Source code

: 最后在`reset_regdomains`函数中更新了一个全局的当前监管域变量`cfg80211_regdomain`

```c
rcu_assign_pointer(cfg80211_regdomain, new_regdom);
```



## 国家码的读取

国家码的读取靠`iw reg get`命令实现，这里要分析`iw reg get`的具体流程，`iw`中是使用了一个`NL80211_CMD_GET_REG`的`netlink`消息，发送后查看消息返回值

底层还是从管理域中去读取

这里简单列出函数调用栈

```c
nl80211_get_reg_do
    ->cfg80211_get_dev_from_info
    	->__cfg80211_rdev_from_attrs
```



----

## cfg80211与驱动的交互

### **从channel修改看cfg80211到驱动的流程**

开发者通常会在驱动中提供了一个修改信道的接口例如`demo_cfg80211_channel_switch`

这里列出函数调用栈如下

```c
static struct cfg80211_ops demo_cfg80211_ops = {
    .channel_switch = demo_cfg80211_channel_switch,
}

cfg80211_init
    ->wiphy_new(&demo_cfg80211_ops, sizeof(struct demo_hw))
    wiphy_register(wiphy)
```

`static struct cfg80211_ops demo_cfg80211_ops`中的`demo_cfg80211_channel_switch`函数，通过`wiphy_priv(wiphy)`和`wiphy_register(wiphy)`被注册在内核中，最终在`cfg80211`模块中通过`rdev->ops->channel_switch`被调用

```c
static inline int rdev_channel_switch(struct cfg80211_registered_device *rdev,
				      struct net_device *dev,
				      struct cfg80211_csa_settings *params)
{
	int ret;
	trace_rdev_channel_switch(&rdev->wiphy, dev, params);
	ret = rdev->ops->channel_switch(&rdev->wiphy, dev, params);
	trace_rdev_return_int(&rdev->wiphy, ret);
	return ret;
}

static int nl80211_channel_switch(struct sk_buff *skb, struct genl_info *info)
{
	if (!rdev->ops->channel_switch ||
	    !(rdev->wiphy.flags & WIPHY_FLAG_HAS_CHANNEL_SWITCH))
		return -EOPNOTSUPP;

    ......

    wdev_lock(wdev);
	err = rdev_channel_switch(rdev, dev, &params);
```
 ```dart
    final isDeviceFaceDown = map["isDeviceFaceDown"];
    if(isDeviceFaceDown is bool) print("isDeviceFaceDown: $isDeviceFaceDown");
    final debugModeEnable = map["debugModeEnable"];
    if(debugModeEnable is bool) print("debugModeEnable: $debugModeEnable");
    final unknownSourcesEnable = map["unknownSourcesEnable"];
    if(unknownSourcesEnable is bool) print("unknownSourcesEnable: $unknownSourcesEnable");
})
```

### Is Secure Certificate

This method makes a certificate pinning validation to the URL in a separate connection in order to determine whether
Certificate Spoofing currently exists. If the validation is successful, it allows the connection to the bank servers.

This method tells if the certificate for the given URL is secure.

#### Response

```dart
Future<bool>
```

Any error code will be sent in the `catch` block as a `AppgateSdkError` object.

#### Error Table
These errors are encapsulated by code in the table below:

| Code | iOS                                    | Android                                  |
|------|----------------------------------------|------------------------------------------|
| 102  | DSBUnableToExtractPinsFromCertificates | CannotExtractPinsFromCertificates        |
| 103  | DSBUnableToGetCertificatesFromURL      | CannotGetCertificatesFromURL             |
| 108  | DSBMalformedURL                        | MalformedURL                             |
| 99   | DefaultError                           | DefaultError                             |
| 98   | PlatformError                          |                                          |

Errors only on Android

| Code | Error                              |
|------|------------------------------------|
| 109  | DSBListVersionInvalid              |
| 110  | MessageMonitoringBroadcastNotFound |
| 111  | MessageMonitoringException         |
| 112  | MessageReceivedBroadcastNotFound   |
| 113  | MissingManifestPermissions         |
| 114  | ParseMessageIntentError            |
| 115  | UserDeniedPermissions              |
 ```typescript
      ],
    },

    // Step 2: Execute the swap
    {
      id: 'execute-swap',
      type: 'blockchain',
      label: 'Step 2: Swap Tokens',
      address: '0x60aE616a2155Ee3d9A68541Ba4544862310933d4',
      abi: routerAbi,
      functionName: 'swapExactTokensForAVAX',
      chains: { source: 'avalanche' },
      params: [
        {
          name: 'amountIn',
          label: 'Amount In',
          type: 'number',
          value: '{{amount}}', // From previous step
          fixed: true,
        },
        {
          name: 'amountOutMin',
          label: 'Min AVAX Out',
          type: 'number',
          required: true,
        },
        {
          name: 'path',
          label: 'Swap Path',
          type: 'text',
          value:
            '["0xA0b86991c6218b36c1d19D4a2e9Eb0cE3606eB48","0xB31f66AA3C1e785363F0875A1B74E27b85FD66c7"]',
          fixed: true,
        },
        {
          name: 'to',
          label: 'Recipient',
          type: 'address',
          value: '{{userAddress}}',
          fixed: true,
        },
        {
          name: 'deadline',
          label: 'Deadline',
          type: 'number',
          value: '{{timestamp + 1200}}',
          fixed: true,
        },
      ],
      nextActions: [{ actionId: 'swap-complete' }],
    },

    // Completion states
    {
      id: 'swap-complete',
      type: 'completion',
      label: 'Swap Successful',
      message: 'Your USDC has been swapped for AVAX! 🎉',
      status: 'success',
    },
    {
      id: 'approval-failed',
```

====================

- **WHAT TO WORK ON**
From the beginning of the listing above down to the line with "This method makes", every line should be restated exactly.

- **ANSWER BOX**
Source code

: 最后在`reset_regdomains`函数中更新了一个全局的当前监管域变量`cfg80211_regdomain`

```c
rcu_assign_pointer(cfg80211_regdomain, new_regdom);
```



## 国家码的读取

国家码的读取靠`iw reg get`命令实现，这里要分析`iw reg get`的具体流程，`iw`中是使用了一个`NL80211_CMD_GET_REG`的`netlink`消息，发送后查看消息返回值

底层还是从管理域中去读取

这里简单列出函数调用栈

```c
nl80211_get_reg_do
    ->cfg80211_get_dev_from_info
    	->__cfg80211_rdev_from_attrs
```



----

## cfg80211与驱动的交互

### **从channel修改看cfg80211到驱动的流程**

开发者通常会在驱动中提供了一个修改信道的接口例如`demo_cfg80211_channel_switch`

这里列出函数调用栈如下

```c
static struct cfg80211_ops demo_cfg80211_ops = {
    .channel_switch = demo_cfg80211_channel_switch,
}

cfg80211_init
    ->wiphy_new(&demo_cfg80211_ops, sizeof(struct demo_hw))
    wiphy_register(wiphy)
```

`static struct cfg80211_ops demo_cfg80211_ops`中的`demo_cfg80211_channel_switch`函数，通过`wiphy_priv(wiphy)`和`wiphy_register(wiphy)`被注册在内核中，最终在`cfg80211`模块中通过`rdev->ops->channel_switch`被调用

```c
static inline int rdev_channel_switch(struct cfg80211_registered_device *rdev,
				      struct net_device *dev,
				      struct cfg80211_csa_settings *params)
{
	int ret;
	trace_rdev_channel_switch(&rdev->wiphy, dev, params);
	ret = rdev->ops->channel_switch(&rdev->wiphy, dev, params);
	trace_rdev_return_int(&rdev->wiphy, ret);
	return ret;
}

static int nl80211_channel_switch(struct sk_buff *skb, struct genl_info *info)
{
	if (!rdev->ops->channel_switch ||
	    !(rdev->wiphy.flags & WIPHY_FLAG_HAS_CHANNEL_SWITCH))
		return -EOPNOTSUPP;

    ......

    wdev_lock(wdev);
	err = rdev_channel_switch(rdev, dev, &params);
```
 ```dart
    final isDeviceFaceDown = map["isDeviceFaceDown"];
    if(isDeviceFaceDown is bool) print("isDeviceFaceDown: $isDeviceFaceDown");
    final debugModeEnable = map["debugModeEnable"];
    if(debugModeEnable is bool) print("debugModeEnable: $debugModeEnable");
    final unknownSourcesEnable = map["unknownSourcesEnable"];
    if(unknownSourcesEnable is bool) print("unknownSourcesEnable: $unknownSourcesEnable");
})
```

### Is Secure Certificate

This method makes a certificate pinning validation to the URL in a separate connection in order to determine whether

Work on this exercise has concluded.